Hurndall got it about right, didn't he? It wasn't so simple as war/no war, black and white, he wrote. "Things I've heard and seen over the past few weeks prove what I already knew; neither the Iraqi regime, nor the American or British, are clean. Maybe Saddam needs to go but... the air war that's proposed is largely unnecessary and doesn't discriminate between civilians and armed soldiers. Tens of thousands will die, maybe hundreds of thousands, just to save thousands of American soldiers having to fight honestly, hand to hand. It is wrong." Oh, how many of my professional colleagues wrote like this on the eve of war? Not many.

We pooh-poohed the Hurndalls and their friends as groupies, even when they did briefly enter the South Baghdad electricity station and met one engineer, Attiah Bakir, who had been horrifyingly wounded 11 years earlier when an American bomb blew a fragment of metal into his brain. "You can see now where it struck," Hurndall wrote, "caving in the central third of his forehead and removing the bone totally. Above the bridge of his broken nose, there is only a cavity with scarred skin covering the prominent gap..."

Hurndall's picture of Attiah Bakir shows him as a distinguished, brave man who refused to leave his place of work as the next war approached. He was silenced only when one of Hurndall's friends made the mistake of asking what he thought of Saddam's government. I cringed for the poor man. 'Minders' were everywhere in those early days. Talking to any civilian was almost criminally foolish. Iraqis were forbidden from talking to foreigners. Hence all those bloody minders (many of whom, of course, ended up working for Baghdad journalists after Saddam's overthrow).

Hurndall had a dispassionate eye. "Nowhere in the world have I ever seen so many stars as now in the western deserts of Iraq," he wrote on 22 February. "How can somewhere so beautiful be so wrought with terror and war as it is soon to be?" In answer to the questions asked of them by the BBC, ITV, WBO, CNN, Al Jazeera and others, Hurndall had no single reply. "I don't think there could be one, two or 100 responses," he wrote. "To each of us our own, but not one of us wants to die." Prophetic words for Tom to have written.

You can see him smiling selflessly in several of his snapshots. He went to cover the refugee complex at Al-Rweished and moved inexorably towards Gaza where he was confronted by the massive tragedy of the Palestinians. "I woke up at about eight in my bed in Jerusalem and lay in until 9.30," he wrote. "We left at 10... Since then, I have been shot at, gassed, chased by soldiers, had sound grenades thrown within metres of me, been hit by falling debris..."

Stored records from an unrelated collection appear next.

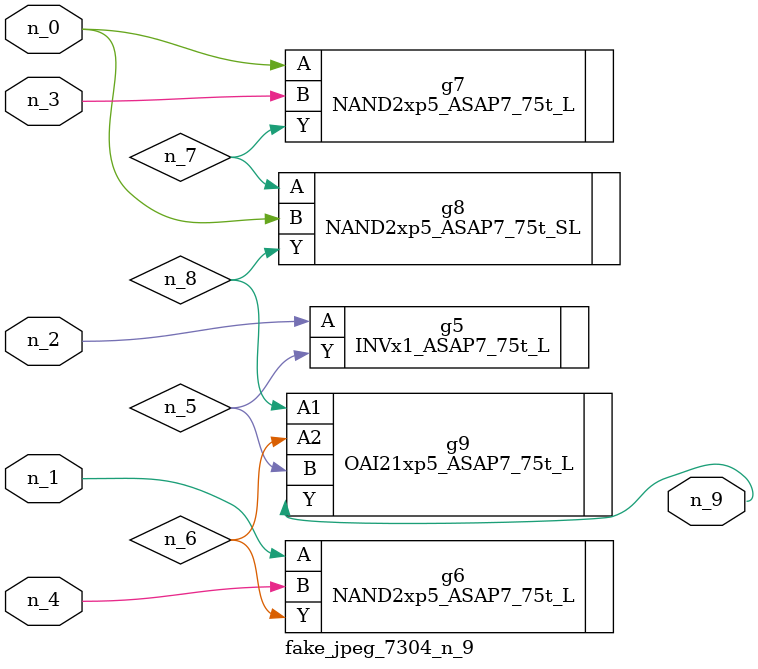
<source format=v>
module fake_jpeg_7304_n_9 (n_3, n_2, n_1, n_0, n_4, n_9);

input n_3;
input n_2;
input n_1;
input n_0;
input n_4;

output n_9;

wire n_8;
wire n_6;
wire n_5;
wire n_7;

INVx1_ASAP7_75t_L g5 ( 
.A(n_2),
.Y(n_5)
);

NAND2xp5_ASAP7_75t_L g6 ( 
.A(n_1),
.B(n_4),
.Y(n_6)
);

NAND2xp5_ASAP7_75t_L g7 ( 
.A(n_0),
.B(n_3),
.Y(n_7)
);

NAND2xp5_ASAP7_75t_SL g8 ( 
.A(n_7),
.B(n_0),
.Y(n_8)
);

OAI21xp5_ASAP7_75t_L g9 ( 
.A1(n_8),
.A2(n_6),
.B(n_5),
.Y(n_9)
);


endmodule
</source>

Hurndall was trying to save Palestinian homes and infrastructure but frequently came under Israeli fire and seemed to have lost his fear of death. "While approaching the area, they (the Israelis) continually fired one- to two-second bursts from what I could see was a Bradley fighting vehicle... It was strange that as we approached and the guns were firing, it sent shivers down my spine, but nothing more than that. We walked down the middle of the street, wearing bright orange, and one of us shouted through a loudspeaker, 'We are international volunteers. Don't shoot!'. That was followed by another volley of fire, though I can't be sure where from..."

Tom Hurndall had stayed in Rafah. He was only 21 when – in his mother's words – he lost his life through a single, selfless, human act.

"Tom was shot in the head as he carried a single Palestinian child out of the range of an Israeli army sniper." He was a brave man who stood alone and showed more courage than most of us have dreamed of. Forget tree huggers. Hurndall was one good man and true.